An den "humanitären" Notfalldienst der Armee - Zur Kenntisnahme

Am Checkpoint Shaked-Tura, einer der "Lebensgefüge" genannten Checkpoints, wurde einem Einwohner des Dorfes Daher Al-Malih in der Zone zwischen der Grenze und dem "Sicherheitszaun" nicht erlaubt, seiner Tochter, die in Tura, auf der palästinensischen Seite des Zauns, lebt, einen Ventilator zu bringen. Ein Ventilator gehört auch in diesen heißen Tagen nicht zum Lebensgefüge der Palästinenser. (Shaked, Norden der Westbank, 30.7.2007)

 

Am Checkpoint Rechan-Barta'a sahen wir einen Mann, der von einem anderen getragen wurde. Am Drehkreuz musste der Mann, der bei einem Arbeitsunfall im östlichen Barta'a am Fuß verletzt worden war, auf einem Bein hüpfen. Man hatte dem Verletzten nicht ermöglicht, im Taxi den Kontrollpunkt für Fahrzeuge zu passieren. Wir konnten all das nicht sehen und nicht versuchen zu helfen, denn Betonmauern halten den Blick ab. Der Verletzte und sein Helfer setzten ihren Weg zum Krankenhaus in Jenin im Taxi fort. (Rechan-Barta'a, 30.7.2007)

 

Einige Kilometer vom Checkpoint entfernt erreichte uns die Nachricht, dass es in Chawara eine "Lebenspause" gibt und tausende dort warten. Jeeps mit Verstärkung treffen ein und die Atmosphäre ist sehr gespannt. Die Soldaten behaupten, dass sich ein Terrorist am Checkpoint befindet. Sie rennen von einer Seite zur anderen und vertreiben die Wartenden bis zu den Stufen, die zum Parkplatz führen. Eine Familie mit einem etwa sechsjährigen Jungen mit Lähmungserscheinungen erscheint. Er sitzt in einem Wagen, gelähmt und mit entstelltem Körper und Gesicht. Das Kind fühlt sich nicht gut und fällt ab und zu nach vorne. Ich wende mich an den Kommandanten des Checkpoints und bitte ihn, das Kind und seine Eltern nach Nablus hineinzulassen, aber er geht auf meine Worte nicht ein und weigert sich sogar, die Familie auch nur anzusehen. Nach einer halben Stunde verliert der Junge das Bewusstsein, und kein Puls ist zu spüren.

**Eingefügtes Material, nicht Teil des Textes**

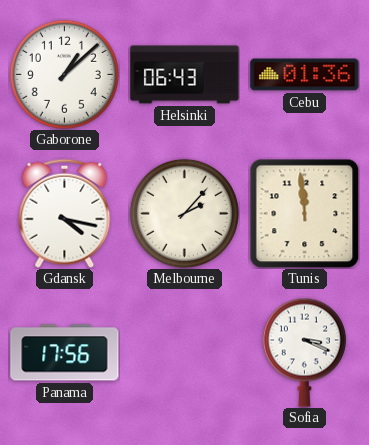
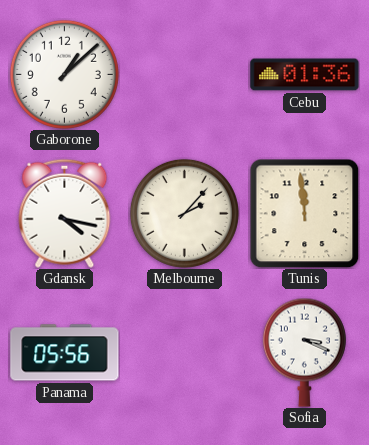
Helsinki: 06:43 -> none
Panama: 17:56 -> 05:56
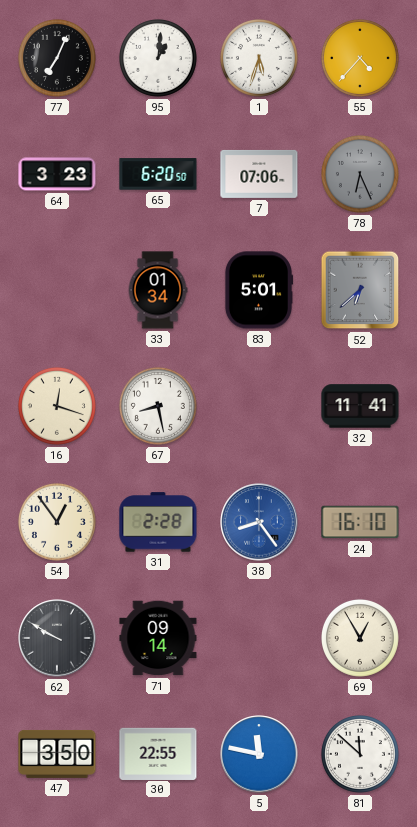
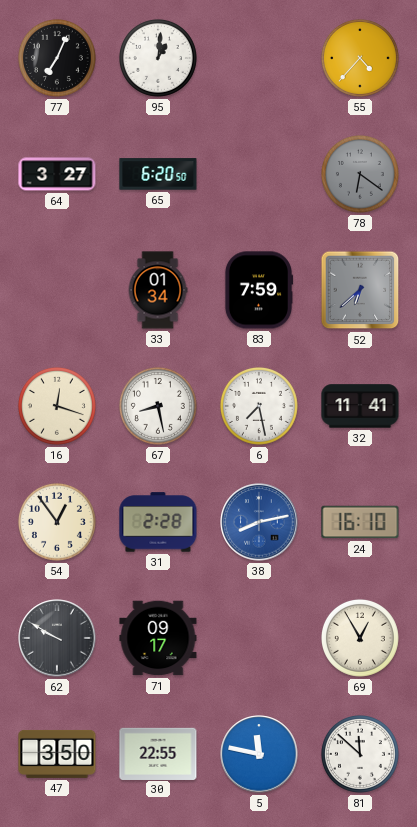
1: 5:33 -> none
64: 3:23 -> 3:27
7: 07:06 -> none
78: 6:26 -> 6:21
83: 5:01 -> 7:59
6: none -> 7:28
38: 8:24 -> 8:13
71: 09:14 -> 09:17
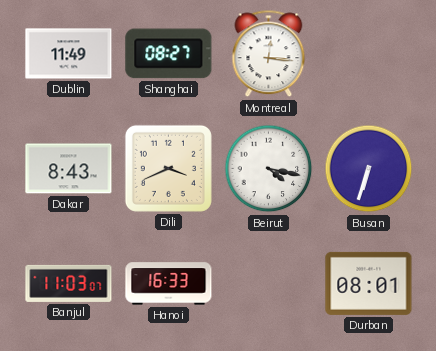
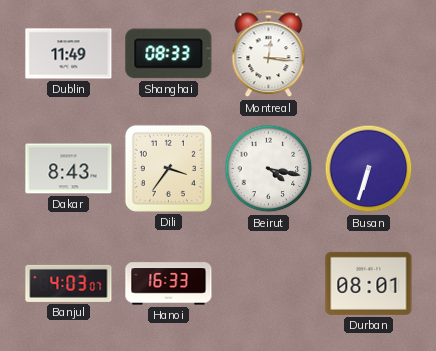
Shanghai: 08:27 -> 08:33
Dili: 3:41 -> 3:36
Banjul: 11:03 -> 4:03
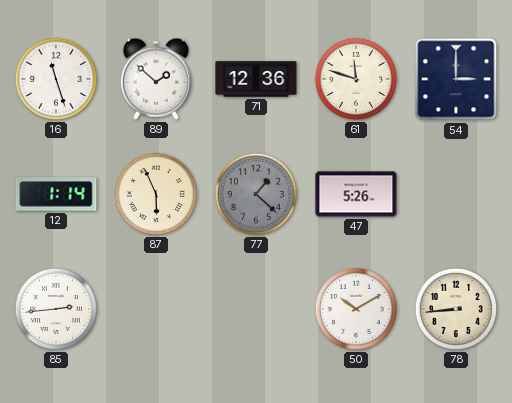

Ein Sanitäter kümmert sich rührend um ihn, bringt ihn in den Schatten, und schließlich kommt der Junge wieder zu sich. Er streichelt liebevoll das Gesicht des Sanitäters und kichert. Passieren lässt man ihn nicht. (Chawara bei Nablus, 10.7.2007)

 

Auf die jüdischen Herbstfeste fällt dieses Jahr der muslimische Fastenmonat Ramadan. Die israelische Regierung ist verpflichtet, den Angehörigen aller Religionen die freie Ausübung des Kultus zu ermöglichen, die sie für ihre Bürger verlangt.


 

[1]  "Matria" ist abgeleitet von dem hebräischen Verb "lehatria", das "(als Alarmzeichen) in die Posaune/ins Horn blasen" und "Protestgeschrei erheben" bedeutet.